[Dataset excerpt]

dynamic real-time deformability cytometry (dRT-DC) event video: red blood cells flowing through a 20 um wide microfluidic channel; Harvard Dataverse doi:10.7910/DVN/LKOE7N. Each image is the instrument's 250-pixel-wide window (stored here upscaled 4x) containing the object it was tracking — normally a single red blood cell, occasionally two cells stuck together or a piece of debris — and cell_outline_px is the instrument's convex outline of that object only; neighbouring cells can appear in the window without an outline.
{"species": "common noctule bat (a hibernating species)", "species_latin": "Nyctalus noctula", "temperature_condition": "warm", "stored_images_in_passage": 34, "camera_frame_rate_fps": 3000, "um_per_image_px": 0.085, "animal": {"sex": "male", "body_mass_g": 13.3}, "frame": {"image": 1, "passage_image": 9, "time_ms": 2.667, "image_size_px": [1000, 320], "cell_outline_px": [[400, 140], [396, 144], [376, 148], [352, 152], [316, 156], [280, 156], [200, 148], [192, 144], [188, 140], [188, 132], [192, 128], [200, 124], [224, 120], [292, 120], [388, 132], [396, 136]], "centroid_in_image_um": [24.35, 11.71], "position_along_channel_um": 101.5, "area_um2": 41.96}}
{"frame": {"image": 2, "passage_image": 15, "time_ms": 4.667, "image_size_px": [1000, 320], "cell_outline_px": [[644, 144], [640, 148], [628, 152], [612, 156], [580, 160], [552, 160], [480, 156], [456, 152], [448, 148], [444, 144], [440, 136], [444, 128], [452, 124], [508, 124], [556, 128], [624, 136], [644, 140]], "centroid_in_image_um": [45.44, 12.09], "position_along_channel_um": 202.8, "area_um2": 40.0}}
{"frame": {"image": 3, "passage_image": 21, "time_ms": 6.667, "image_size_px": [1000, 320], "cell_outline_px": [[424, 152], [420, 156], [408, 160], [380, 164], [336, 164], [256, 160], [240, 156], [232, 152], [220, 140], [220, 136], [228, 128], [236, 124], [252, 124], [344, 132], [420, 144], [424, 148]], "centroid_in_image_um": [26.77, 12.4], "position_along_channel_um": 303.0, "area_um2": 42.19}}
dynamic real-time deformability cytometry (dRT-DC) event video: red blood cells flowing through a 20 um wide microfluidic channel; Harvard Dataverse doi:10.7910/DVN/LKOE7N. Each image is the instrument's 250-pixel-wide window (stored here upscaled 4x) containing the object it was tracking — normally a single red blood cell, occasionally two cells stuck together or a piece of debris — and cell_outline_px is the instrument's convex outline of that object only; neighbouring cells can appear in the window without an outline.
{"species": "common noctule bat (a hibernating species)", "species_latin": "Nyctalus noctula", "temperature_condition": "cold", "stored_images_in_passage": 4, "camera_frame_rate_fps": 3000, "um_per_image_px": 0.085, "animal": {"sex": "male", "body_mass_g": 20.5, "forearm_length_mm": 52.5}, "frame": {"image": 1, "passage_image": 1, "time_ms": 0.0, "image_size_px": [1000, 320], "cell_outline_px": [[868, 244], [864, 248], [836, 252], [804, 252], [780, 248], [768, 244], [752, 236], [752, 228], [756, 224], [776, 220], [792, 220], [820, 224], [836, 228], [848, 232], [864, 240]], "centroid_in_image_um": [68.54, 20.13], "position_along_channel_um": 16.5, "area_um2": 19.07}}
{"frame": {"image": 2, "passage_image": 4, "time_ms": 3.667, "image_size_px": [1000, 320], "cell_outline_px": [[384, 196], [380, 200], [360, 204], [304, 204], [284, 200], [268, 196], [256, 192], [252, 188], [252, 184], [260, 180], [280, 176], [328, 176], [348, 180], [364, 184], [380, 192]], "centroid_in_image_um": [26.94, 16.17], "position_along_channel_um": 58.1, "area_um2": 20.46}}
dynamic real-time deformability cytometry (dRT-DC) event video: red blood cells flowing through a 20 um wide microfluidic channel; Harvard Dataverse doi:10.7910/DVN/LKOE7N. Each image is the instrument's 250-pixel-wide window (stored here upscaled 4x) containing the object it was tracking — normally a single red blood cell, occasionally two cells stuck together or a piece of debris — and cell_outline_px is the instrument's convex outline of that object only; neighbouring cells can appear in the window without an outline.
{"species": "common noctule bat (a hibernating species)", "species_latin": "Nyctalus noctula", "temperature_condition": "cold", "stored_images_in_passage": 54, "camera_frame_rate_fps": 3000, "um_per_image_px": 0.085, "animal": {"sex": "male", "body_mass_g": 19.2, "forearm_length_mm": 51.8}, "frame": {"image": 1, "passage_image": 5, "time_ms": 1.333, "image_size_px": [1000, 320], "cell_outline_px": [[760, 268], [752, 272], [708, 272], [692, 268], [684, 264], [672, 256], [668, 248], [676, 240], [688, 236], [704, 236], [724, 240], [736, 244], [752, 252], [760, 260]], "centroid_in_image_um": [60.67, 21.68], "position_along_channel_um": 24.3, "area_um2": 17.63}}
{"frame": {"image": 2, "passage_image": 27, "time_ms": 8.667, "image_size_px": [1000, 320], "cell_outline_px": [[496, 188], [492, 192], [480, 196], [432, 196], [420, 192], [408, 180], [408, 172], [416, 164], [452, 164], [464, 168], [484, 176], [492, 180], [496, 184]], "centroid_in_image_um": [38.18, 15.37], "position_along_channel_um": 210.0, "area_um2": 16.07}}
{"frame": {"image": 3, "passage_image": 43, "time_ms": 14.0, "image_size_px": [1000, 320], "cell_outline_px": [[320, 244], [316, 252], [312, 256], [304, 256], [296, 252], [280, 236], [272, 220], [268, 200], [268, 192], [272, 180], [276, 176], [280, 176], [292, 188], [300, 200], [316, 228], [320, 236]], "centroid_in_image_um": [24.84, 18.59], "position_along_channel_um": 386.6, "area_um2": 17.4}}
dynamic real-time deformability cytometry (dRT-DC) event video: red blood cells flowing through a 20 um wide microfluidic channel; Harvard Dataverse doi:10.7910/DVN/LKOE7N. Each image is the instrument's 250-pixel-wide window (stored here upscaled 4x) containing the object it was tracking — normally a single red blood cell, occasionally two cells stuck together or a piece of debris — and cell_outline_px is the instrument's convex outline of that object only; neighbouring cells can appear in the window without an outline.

● EXERCISE:
Output all of the data again. Match it exactly.

● ANSWER TO THIS TASK:
dynamic real-time deformability cytometry (dRT-DC) event video: red blood cells flowing through a 20 um wide microfluidic channel; Harvard Dataverse doi:10.7910/DVN/LKOE7N. Each image is the instrument's 250-pixel-wide window (stored here upscaled 4x) containing the object it was tracking — normally a single red blood cell, occasionally two cells stuck together or a piece of debris — and cell_outline_px is the instrument's convex outline of that object only; neighbouring cells can appear in the window without an outline.
{"species": "common noctule bat (a hibernating species)", "species_latin": "Nyctalus noctula", "temperature_condition": "warm", "stored_images_in_passage": 34, "camera_frame_rate_fps": 3000, "um_per_image_px": 0.085, "animal": {"sex": "male", "body_mass_g": 13.3}, "frame": {"image": 1, "passage_image": 9, "time_ms": 2.667, "image_size_px": [1000, 320], "cell_outline_px": [[400, 140], [396, 144], [376, 148], [352, 152], [316, 156], [280, 156], [200, 148], [192, 144], [188, 140], [188, 132], [192, 128], [200, 124], [224, 120], [292, 120], [388, 132], [396, 136]], "centroid_in_image_um": [24.35, 11.71], "position_along_channel_um": 101.5, "area_um2": 41.96}}
{"frame": {"image": 2, "passage_image": 15, "time_ms": 4.667, "image_size_px": [1000, 320], "cell_outline_px": [[644, 144], [640, 148], [628, 152], [612, 156], [580, 160], [552, 160], [480, 156], [456, 152], [448, 148], [444, 144], [440, 136], [444, 128], [452, 124], [508, 124], [556, 128], [624, 136], [644, 140]], "centroid_in_image_um": [45.44, 12.09], "position_along_channel_um": 202.8, "area_um2": 40.0}}
{"frame": {"image": 3, "passage_image": 21, "time_ms": 6.667, "image_size_px": [1000, 320], "cell_outline_px": [[424, 152], [420, 156], [408, 160], [380, 164], [336, 164], [256, 160], [240, 156], [232, 152], [220, 140], [220, 136], [228, 128], [236, 124], [252, 124], [344, 132], [420, 144], [424, 148]], "centroid_in_image_um": [26.77, 12.4], "position_along_channel_um": 303.0, "area_um2": 42.19}}
dynamic real-time deformability cytometry (dRT-DC) event video: red blood cells flowing through a 20 um wide microfluidic channel; Harvard Dataverse doi:10.7910/DVN/LKOE7N. Each image is the instrument's 250-pixel-wide window (stored here upscaled 4x) containing the object it was tracking — normally a single red blood cell, occasionally two cells stuck together or a piece of debris — and cell_outline_px is the instrument's convex outline of that object only; neighbouring cells can appear in the window without an outline.
{"species": "common noctule bat (a hibernating species)", "species_latin": "Nyctalus noctula", "temperature_condition": "cold", "stored_images_in_passage": 4, "camera_frame_rate_fps": 3000, "um_per_image_px": 0.085, "animal": {"sex": "male", "body_mass_g": 20.5, "forearm_length_mm": 52.5}, "frame": {"image": 1, "passage_image": 1, "time_ms": 0.0, "image_size_px": [1000, 320], "cell_outline_px": [[868, 244], [864, 248], [836, 252], [804, 252], [780, 248], [768, 244], [752, 236], [752, 228], [756, 224], [776, 220], [792, 220], [820, 224], [836, 228], [848, 232], [864, 240]], "centroid_in_image_um": [68.54, 20.13], "position_along_channel_um": 16.5, "area_um2": 19.07}}
{"frame": {"image": 2, "passage_image": 4, "time_ms": 3.667, "image_size_px": [1000, 320], "cell_outline_px": [[384, 196], [380, 200], [360, 204], [304, 204], [284, 200], [268, 196], [256, 192], [252, 188], [252, 184], [260, 180], [280, 176], [328, 176], [348, 180], [364, 184], [380, 192]], "centroid_in_image_um": [26.94, 16.17], "position_along_channel_um": 58.1, "area_um2": 20.46}}
dynamic real-time deformability cytometry (dRT-DC) event video: red blood cells flowing through a 20 um wide microfluidic channel; Harvard Dataverse doi:10.7910/DVN/LKOE7N. Each image is the instrument's 250-pixel-wide window (stored here upscaled 4x) containing the object it was tracking — normally a single red blood cell, occasionally two cells stuck together or a piece of debris — and cell_outline_px is the instrument's convex outline of that object only; neighbouring cells can appear in the window without an outline.
{"species": "common noctule bat (a hibernating species)", "species_latin": "Nyctalus noctula", "temperature_condition": "cold", "stored_images_in_passage": 54, "camera_frame_rate_fps": 3000, "um_per_image_px": 0.085, "animal": {"sex": "male", "body_mass_g": 19.2, "forearm_length_mm": 51.8}, "frame": {"image": 1, "passage_image": 5, "time_ms": 1.333, "image_size_px": [1000, 320], "cell_outline_px": [[760, 268], [752, 272], [708, 272], [692, 268], [684, 264], [672, 256], [668, 248], [676, 240], [688, 236], [704, 236], [724, 240], [736, 244], [752, 252], [760, 260]], "centroid_in_image_um": [60.67, 21.68], "position_along_channel_um": 24.3, "area_um2": 17.63}}
{"frame": {"image": 2, "passage_image": 27, "time_ms": 8.667, "image_size_px": [1000, 320], "cell_outline_px": [[496, 188], [492, 192], [480, 196], [432, 196], [420, 192], [408, 180], [408, 172], [416, 164], [452, 164], [464, 168], [484, 176], [492, 180], [496, 184]], "centroid_in_image_um": [38.18, 15.37], "position_along_channel_um": 210.0, "area_um2": 16.07}}
{"frame": {"image": 3, "passage_image": 43, "time_ms": 14.0, "image_size_px": [1000, 320], "cell_outline_px": [[320, 244], [316, 252], [312, 256], [304, 256], [296, 252], [280, 236], [272, 220], [268, 200], [268, 192], [272, 180], [276, 176], [280, 176], [292, 188], [300, 200], [316, 228], [320, 236]], "centroid_in_image_um": [24.84, 18.59], "position_along_channel_um": 386.6, "area_um2": 17.4}}
dynamic real-time deformability cytometry (dRT-DC) event video: red blood cells flowing through a 20 um wide microfluidic channel; Harvard Dataverse doi:10.7910/DVN/LKOE7N. Each image is the instrument's 250-pixel-wide window (stored here upscaled 4x) containing the object it was tracking — normally a single red blood cell, occasionally two cells stuck together or a piece of debris — and cell_outline_px is the instrument's convex outline of that object only; neighbouring cells can appear in the window without an outline.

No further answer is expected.